Using diagrams explain the Holliday Model for the molecular mechanism of recombination
Holliday Model One model for eukaryotic DNA recombination that survives was proposed by Robin Holliday in 1964. This pathway begins when an endonuclease cleaves single strands of each of the two parental DNA molecules. Segments of the single strands on one side of each cut are displaced from their complementary strands. In this process, DNA-binding proteins, helix destabilization proteins, & DNA unwinding proteins or DNA helicases are also said to be involved.
This displaced strands then exchange pairing partners, base-pairing with the intact complementary strands of the homologous chromosomes. This process is also aided by certain proteins such as Rec A protein. The rec A protein mediates such a reaction by binding to the unpaired strand of DNA, searching for a homologous DNA sequence. A homologous double helix is found, promoting the displacement of a segment of one strand of the double helix by the unpaired strand.
Fig: Pathway for the occurrence of crossing over by breakage & reunion based on the model of Robin Holliday
The cleaved strands are then covalently joined in recombinant arrangements by the enzyme DNA ligase. If the original breaks in the two strands do not occur at exactly the same site in the two homologs some, 'tailoring' will be required before DNA ligase catalyzes the reunion process. Thus tailoring involves excision of a limited number of bases by an exonuclease & repair synthesis by a DNA polymerase.
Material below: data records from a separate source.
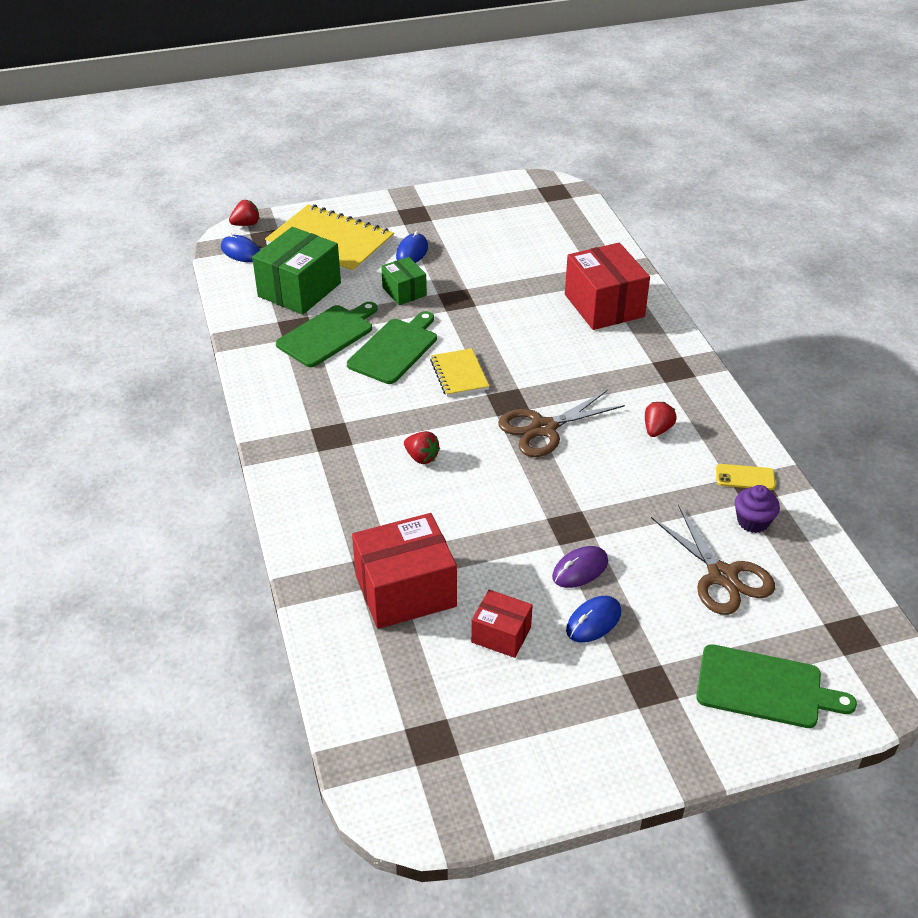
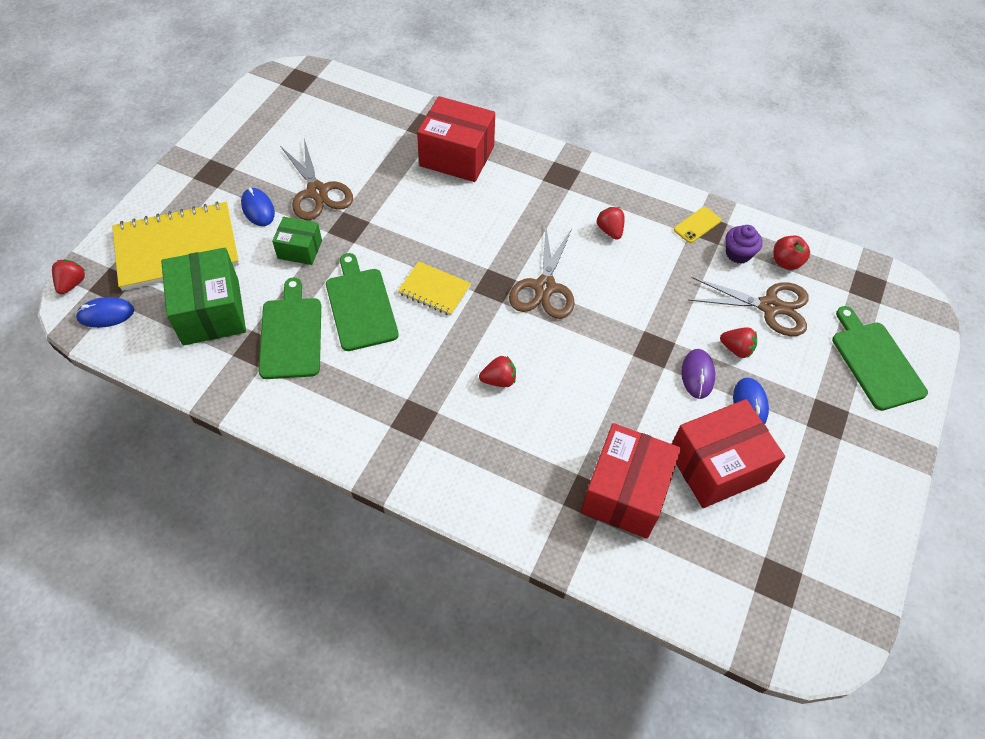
camera: 50 degrees left, 15 degrees up
red box [471,590,533,658] -> red box [672,399,785,508], size x1.80
green cutting board [696,644,857,728] -> green cutting board turned 75 degrees counterclockwise [832,306,928,411]
none -> brown scissors [280,139,353,220]
none -> red strawberry [720,327,757,358]
none -> red apple [774,236,810,270]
By this time an x-shaped recombination intermediate called a 'chi' form or Holliday intermediate is formed. Such intermediated have been observed by the electron microscopy in several prokaryotic systems. A similar sequence of enzyme catalyzed breakage & reunion events involving the other two single strands occurs to complete the process of crossing-over.
Fig: X-shaped recombinant intermediate as seen under the electron microscope.